DocketNumber: 03-99-00164-CR
Filed Date: 4/13/2000
Status: Precedential
Modified Date: 4/17/2021
The sole issue on appeal is whether the evidence is legally sufficient to sustain the guilty verdict. In determining the legal sufficiency of the evidence to support a criminal conviction, the question is whether, after viewing all the evidence in the light most favorable to the verdict, any rational trier of fact could have found the essential elements of the offense beyond a reasonable doubt. See Jackson v. Virginia, 443 U.S. 307 (1979); Geesa v. State, 820 S.W.2d 154 (Tex. Crim. App. 1991); Griffin v. State, 614 S.W.2d 155 (Tex. Crim. App. 1981).
The indictment alleged and the jury found that appellant "intentionally [or] knowingly harm[ed] . . . James Keahey . . . by operating a motor vehicle and striking another motor vehicle occupied by James Keahey, in retaliation for [or] on account of the service of the said James Keahey as a witness [or] a prospective witness [or] a person who had reported the occurrence of a crime." See Penal Code § 36.06(a)(1). Keahey represented appellant's wife in her divorce from appellant. Keahey testified that in October 1995, following a hearing in the divorce action, appellant tripped Keahey in the courthouse, cursed him, and threatened to beat him up. Keahey reported this incident to a deputy sheriff. In August 1996, Keahey had a second encounter with appellant, this time in a grocery store. Appellant struck Keahey with a shopping cart, pinning him against the store shelves. Once again, appellant cursed and threatened Keahey. As a result of Keahey's report of the second incident, appellant was arrested for retaliation and released on bond.

_Supplied material_:
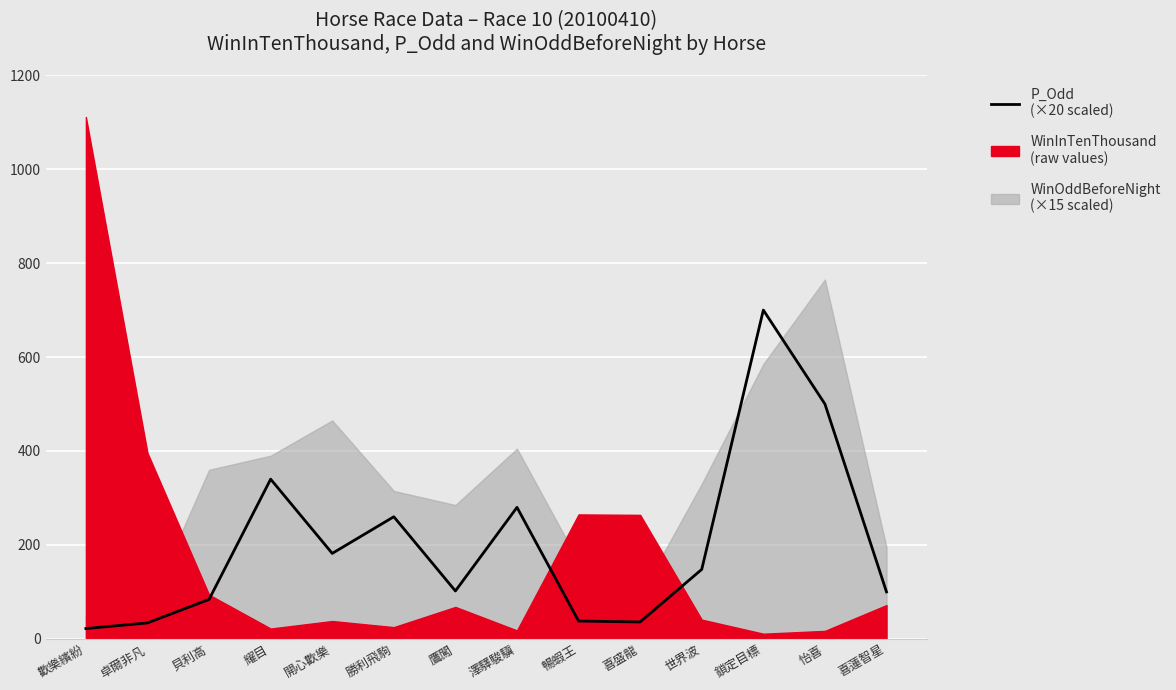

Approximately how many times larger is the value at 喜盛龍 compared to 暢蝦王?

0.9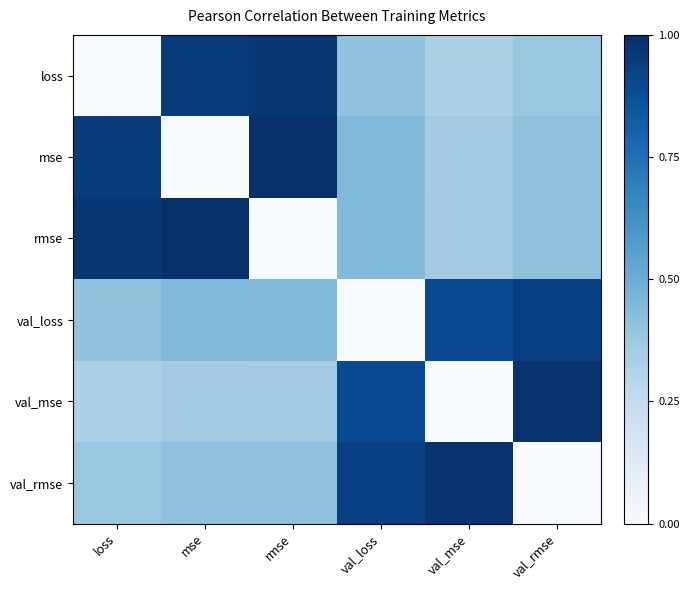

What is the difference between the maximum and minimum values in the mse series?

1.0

_Work order A_: Repeat the passage of the appeal opinion starting at "DocketNumber: 03-99-00164-CR" and ending at "Crim. App. 1981).".
_Work order B_: Render this sentence from the appeal opinion in Spanish: "Keahey reported this incident to a deputy sheriff."
_Work order C_: Pick up the appeal opinion after its final sentence and carry it forward.
This material comes from a separate source.

_Expected output A_:
DocketNumber: 03-99-00164-CR
Filed Date: 4/13/2000
Status: Precedential
Modified Date: 4/17/2021
The sole issue on appeal is whether the evidence is legally sufficient to sustain the guilty verdict. In determining the legal sufficiency of the evidence to support a criminal conviction, the question is whether, after viewing all the evidence in the light most favorable to the verdict, any rational trier of fact could have found the essential elements of the offense beyond a reasonable doubt. See Jackson v. Virginia, 443 U.S. 307 (1979); Geesa v. State, 820 S.W.2d 154 (Tex. Crim. App. 1991); Griffin v. State, 614 S.W.2d 155 (Tex. Crim. App. 1981).

_Expected output B_: Keahey denunció este incidente ante un ayudante del sheriff.

_Expected output C_:
The incident giving rise to this prosecution took place two months later, in October 1996. Keahey was driving on Ranch Road 620 when he was passed by a van, which then slowed to about five miles-per-hour. Keahey attempted to pass the van, but it repeatedly swerved in front of Keahey to prevent him from passing. Keahey eventually realized that the van belonged to appellant. Both vehicles came to a stop at a stop sign, with Keahey about three car-lengths behind appellant. Suddenly, appellant began to rapidly back up. The van struck Keahey's car with such force as to lift the rear of the van onto the hood of Keahey's vehicle. Appellant then drove forward and stopped, got out of his car, and walked toward Keahey. Keahey, believing that appellant had caused the accident as an excuse to assault him, seized a pistol he had recently purchased and pointed it at appellant. A witness intervened at this point, and appellant got back in his van and drove away. The witness, Richard Stemler, testified for the State and confirmed Keahey's account.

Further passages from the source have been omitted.